[EXERCISE AIM] Pictures must be dropped from the copy of the entries below; all else is returned exactly.

[PROVIDED DATA]
○ ○ ○ ○

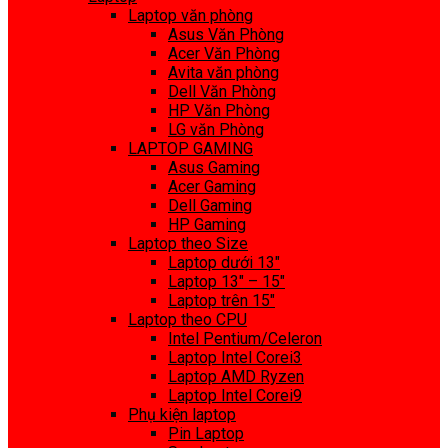
Laptop văn phòng
Asus Văn Phòng
Acer Văn Phòng
Avita văn phòng
Dell Văn Phòng
HP Văn Phòng
LG văn Phòng
LAPTOP GAMING
Asus Gaming
Acer Gaming
Dell Gaming
HP Gaming
Laptop theo Size
Laptop dưới 13″
Laptop 13″ – 15″
Laptop trên 15″
Laptop theo CPU
Intel Pentium/Celeron
Laptop Intel Corei3
Laptop AMD Ryzen
Laptop Intel Corei9
Phụ kiện laptop
Pin Laptop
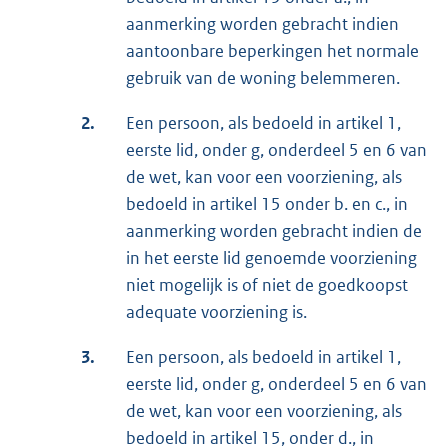
aanmerking worden gebracht indien
aantoonbare beperkingen het normale
gebruik van de woning belemmeren.
2.
Een persoon, als bedoeld in artikel 1,
eerste lid, onder g, onderdeel 5 en 6 van
de wet, kan voor een voorziening, als
bedoeld in artikel 15 onder b. en c., in
aanmerking worden gebracht indien de
in het eerste lid genoemde voorziening
niet mogelijk is of niet de goedkoopst
adequate voorziening is.
3.
Een persoon, als bedoeld in artikel 1,
eerste lid, onder g, onderdeel 5 en 6 van
de wet, kan voor een voorziening, als
bedoeld in artikel 15, onder d., in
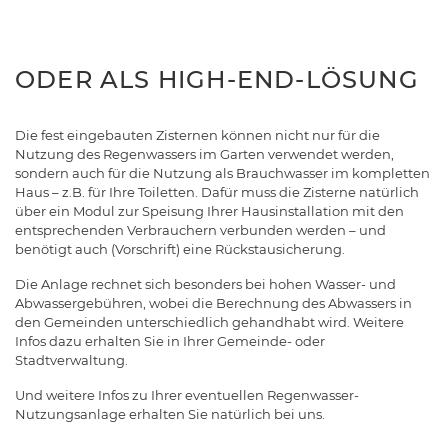
ODER ALS HIGH-END-LÖSUNG
Die fest eingebauten Zisternen können nicht nur für die
Nutzung des Regenwassers im Garten verwendet werden,
sondern auch für die Nutzung als Brauchwasser im kompletten
Haus – z.B. für Ihre Toiletten. Dafür muss die Zisterne natürlich
über ein Modul zur Speisung Ihrer Hausinstallation mit den
entsprechenden Verbrauchern verbunden werden – und
benötigt auch (Vorschrift) eine Rückstausicherung.
Die Anlage rechnet sich besonders bei hohen Wasser- und
Abwassergebühren, wobei die Berechnung des Abwassers in
den Gemeinden unterschiedlich gehandhabt wird. Weitere
Infos dazu erhalten Sie in Ihrer Gemeinde- oder
Stadtverwaltung.
Und weitere Infos zu Ihrer eventuellen Regenwasser-
Nutzungsanlage erhalten Sie natürlich bei uns.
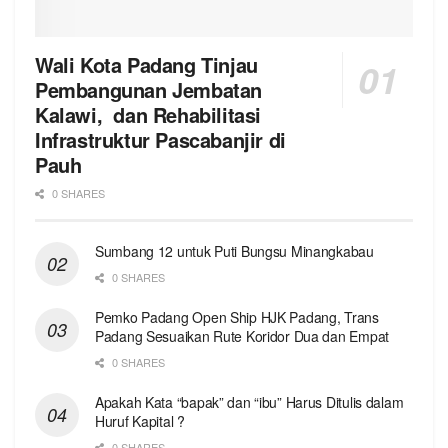
Wali Kota Padang Tinjau
Pembangunan Jembatan
Kalawi, dan Rehabilitasi
Infrastruktur Pascabanjir di
Pauh
0 SHARES
Sumbang 12 untuk Puti Bungsu Minangkabau
0 SHARES
Pemko Padang Open Ship HJK Padang, Trans
Padang Sesuaikan Rute Koridor Dua dan Empat
0 SHARES
Apakah Kata “bapak” dan “ibu” Harus Ditulis dalam
Huruf Kapital ?
0 SHARES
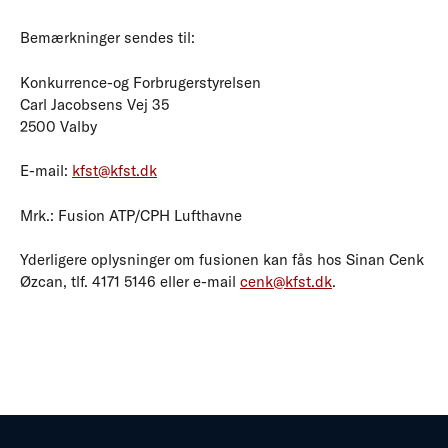
Bemærkninger sendes til:
Konkurrence-og Forbrugerstyrelsen
Carl Jacobsens Vej 35
2500 Valby
E-mail:
kfst@kfst.dk
Mrk.: Fusion ATP/CPH Lufthavne
Yderligere oplysninger om fusionen kan fås hos Sinan Cenk
Øzcan, tlf. 4171 5146 eller e-mail
cenk@kfst.dk
.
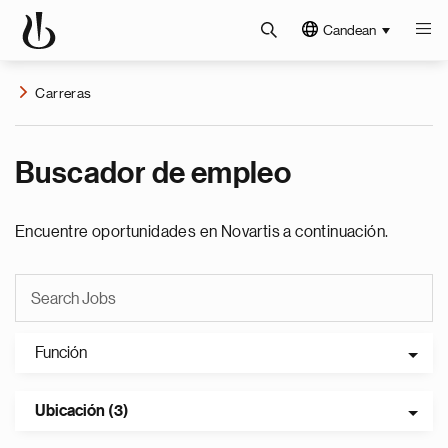
Candean
Carreras
Buscador de empleo
Encuentre oportunidades en Novartis a continuación.
Función
Ubicación (3)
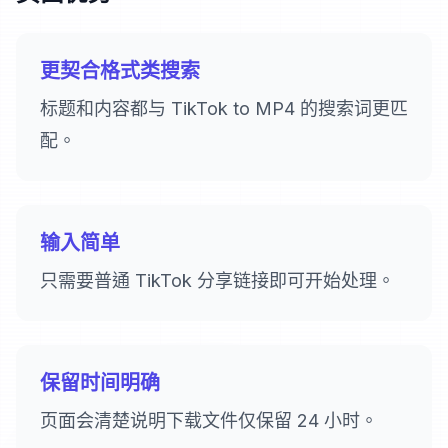
更契合格式类搜索
标题和内容都与 TikTok to MP4 的搜索词更匹
配。
输入简单
只需要普通 TikTok 分享链接即可开始处理。
保留时间明确
页面会清楚说明下载文件仅保留 24 小时。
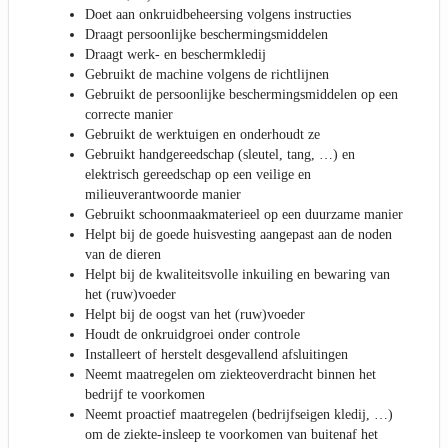
Doet aan onkruidbeheersing volgens instructies
Draagt persoonlijke beschermingsmiddelen
Draagt werk- en beschermkledij
Gebruikt de machine volgens de richtlijnen
Gebruikt de persoonlijke beschermingsmiddelen op een
correcte manier
Gebruikt de werktuigen en onderhoudt ze
Gebruikt handgereedschap (sleutel, tang, …) en
elektrisch gereedschap op een veilige en
milieuverantwoorde manier
Gebruikt schoonmaakmaterieel op een duurzame manier
Helpt bij de goede huisvesting aangepast aan de noden
van de dieren
Helpt bij de kwaliteitsvolle inkuiling en bewaring van
het (ruw)voeder
Helpt bij de oogst van het (ruw)voeder
Houdt de onkruidgroei onder controle
Installeert of herstelt desgevallend afsluitingen
Neemt maatregelen om ziekteoverdracht binnen het
bedrijf te voorkomen
Neemt proactief maatregelen (bedrijfseigen kledij, …)
om de ziekte-insleep te voorkomen van buitenaf het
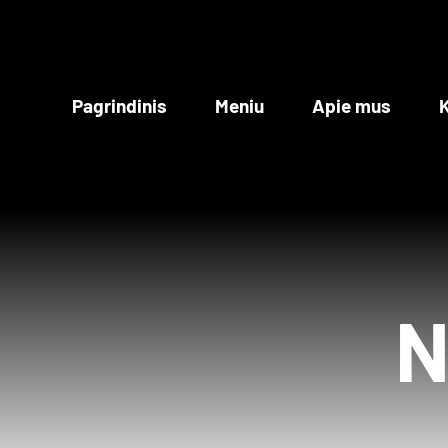
Skip
to
content
Pagrindinis
Meniu
Apie mus
K
N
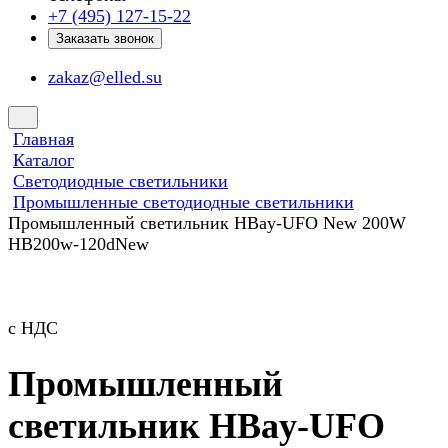
+7 (495) 127-15-22
Заказать звонок
zakaz@elled.su
Главная
Каталог
Светодиодные светильники
Промышленные светодиодные светильники
Промышленный светильник HBay-UFO New 200W
HB200w-120dNew
с НДС
Промышленный
светильник HBay-UFO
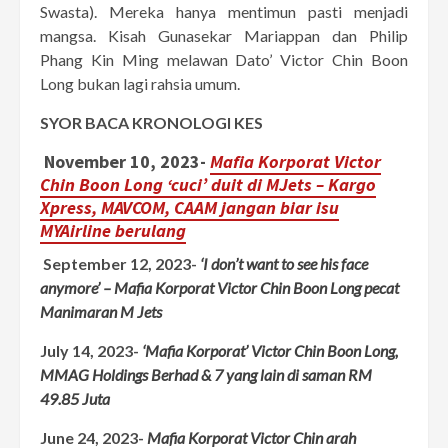
Swasta). Mereka hanya mentimun pasti menjadi
mangsa. Kisah Gunasekar Mariappan dan Philip
Phang Kin Ming melawan Dato’ Victor Chin Boon
Long bukan lagi rahsia umum.
SYOR BACA KRONOLOGI KES
November 10, 2023-
Mafia Korporat Victor
Chin Boon Long ‘cuci’ duit di MJets – Kargo
Xpress, MAVCOM, CAAM jangan biar isu
MYAirline berulang
September 12, 2023-
‘I don’t want to see his face
anymore’ – Mafia Korporat Victor Chin Boon Long pecat
Manimaran M Jets
July 14, 2023-
‘Mafia Korporat’ Victor Chin Boon Long,
MMAG Holdings Berhad & 7 yang lain di saman RM
49.85 Juta
June 24, 2023-
Mafia Korporat Victor Chin arah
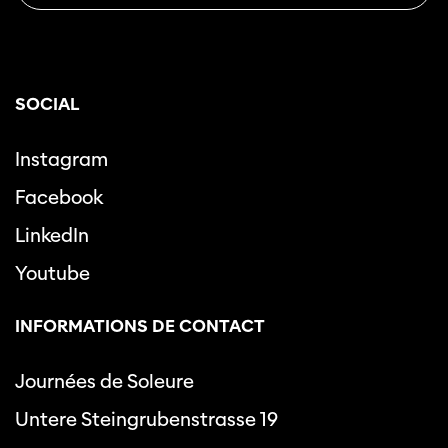
SOCIAL
Instagram
Facebook
LinkedIn
Youtube
INFORMATIONS DE CONTACT
Journées de Soleure
Untere Steingrubenstrasse 19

○ ○ ○ ○

[TASK SOLUTION]
Laptop văn phòng
Asus Văn Phòng
Acer Văn Phòng
Avita văn phòng
Dell Văn Phòng
HP Văn Phòng
LG văn Phòng
LAPTOP GAMING
Asus Gaming
Acer Gaming
Dell Gaming
HP Gaming
Laptop theo Size
Laptop dưới 13″
Laptop 13″ – 15″
Laptop trên 15″
Laptop theo CPU
Intel Pentium/Celeron
Laptop Intel Corei3
Laptop AMD Ryzen
Laptop Intel Corei9
Phụ kiện laptop
Pin Laptop
aanmerking worden gebracht indien
aantoonbare beperkingen het normale
gebruik van de woning belemmeren.
2.
Een persoon, als bedoeld in artikel 1,
eerste lid, onder g, onderdeel 5 en 6 van
de wet, kan voor een voorziening, als
bedoeld in artikel 15 onder b. en c., in
aanmerking worden gebracht indien de
in het eerste lid genoemde voorziening
niet mogelijk is of niet de goedkoopst
adequate voorziening is.
3.
Een persoon, als bedoeld in artikel 1,
eerste lid, onder g, onderdeel 5 en 6 van
de wet, kan voor een voorziening, als
bedoeld in artikel 15, onder d., in
ODER ALS HIGH-END-LÖSUNG
Die fest eingebauten Zisternen können nicht nur für die
Nutzung des Regenwassers im Garten verwendet werden,
sondern auch für die Nutzung als Brauchwasser im kompletten
Haus – z.B. für Ihre Toiletten. Dafür muss die Zisterne natürlich
über ein Modul zur Speisung Ihrer Hausinstallation mit den
entsprechenden Verbrauchern verbunden werden – und
benötigt auch (Vorschrift) eine Rückstausicherung.
Die Anlage rechnet sich besonders bei hohen Wasser- und
Abwassergebühren, wobei die Berechnung des Abwassers in
den Gemeinden unterschiedlich gehandhabt wird. Weitere
Infos dazu erhalten Sie in Ihrer Gemeinde- oder
Stadtverwaltung.
Und weitere Infos zu Ihrer eventuellen Regenwasser-
Nutzungsanlage erhalten Sie natürlich bei uns.
Wali Kota Padang Tinjau
Pembangunan Jembatan
Kalawi, dan Rehabilitasi
Infrastruktur Pascabanjir di
Pauh
0 SHARES
Sumbang 12 untuk Puti Bungsu Minangkabau
0 SHARES
Pemko Padang Open Ship HJK Padang, Trans
Padang Sesuaikan Rute Koridor Dua dan Empat
0 SHARES
Apakah Kata “bapak” dan “ibu” Harus Ditulis dalam
Huruf Kapital ?
0 SHARES
Bemærkninger sendes til:
Konkurrence-og Forbrugerstyrelsen
Carl Jacobsens Vej 35
2500 Valby
E-mail:
kfst@kfst.dk
Mrk.: Fusion ATP/CPH Lufthavne
Yderligere oplysninger om fusionen kan fås hos Sinan Cenk
Øzcan, tlf. 4171 5146 eller e-mail
cenk@kfst.dk
.
Candean
Carreras
Buscador de empleo
Encuentre oportunidades en Novartis a continuación.
Función
Ubicación (3)
更契合格式类搜索
标题和内容都与 TikTok to MP4 的搜索词更匹
配。
输入简单
只需要普通 TikTok 分享链接即可开始处理。
保留时间明确
页面会清楚说明下载文件仅保留 24 小时。
Doet aan onkruidbeheersing volgens instructies
Draagt persoonlijke beschermingsmiddelen
Draagt werk- en beschermkledij
Gebruikt de machine volgens de richtlijnen
Gebruikt de persoonlijke beschermingsmiddelen op een
correcte manier
Gebruikt de werktuigen en onderhoudt ze
Gebruikt handgereedschap (sleutel, tang, …) en
elektrisch gereedschap op een veilige en
milieuverantwoorde manier
Gebruikt schoonmaakmaterieel op een duurzame manier
Helpt bij de goede huisvesting aangepast aan de noden
van de dieren
Helpt bij de kwaliteitsvolle inkuiling en bewaring van
het (ruw)voeder
Helpt bij de oogst van het (ruw)voeder
Houdt de onkruidgroei onder controle
Installeert of herstelt desgevallend afsluitingen
Neemt maatregelen om ziekteoverdracht binnen het
bedrijf te voorkomen
Neemt proactief maatregelen (bedrijfseigen kledij, …)
om de ziekte-insleep te voorkomen van buitenaf het
Skip
to
content
Pagrindinis
Meniu
Apie mus
K
N
+7 (495) 127-15-22
Заказать звонок
zakaz@elled.su
Главная
Каталог
Светодиодные светильники
Промышленные светодиодные светильники
Промышленный светильник HBay-UFO New 200W
HB200w-120dNew
с НДС
Промышленный
светильник HBay-UFO
Swasta). Mereka hanya mentimun pasti menjadi
mangsa. Kisah Gunasekar Mariappan dan Philip
Phang Kin Ming melawan Dato’ Victor Chin Boon
Long bukan lagi rahsia umum.
SYOR BACA KRONOLOGI KES
November 10, 2023-
Mafia Korporat Victor
Chin Boon Long ‘cuci’ duit di MJets – Kargo
Xpress, MAVCOM, CAAM jangan biar isu
MYAirline berulang
September 12, 2023-
‘I don’t want to see his face
anymore’ – Mafia Korporat Victor Chin Boon Long pecat
Manimaran M Jets
July 14, 2023-
‘Mafia Korporat’ Victor Chin Boon Long,
MMAG Holdings Berhad & 7 yang lain di saman RM
49.85 Juta
June 24, 2023-
Mafia Korporat Victor Chin arah
SOCIAL
Instagram
Facebook
LinkedIn
Youtube
INFORMATIONS DE CONTACT
Journées de Soleure
Untere Steingrubenstrasse 19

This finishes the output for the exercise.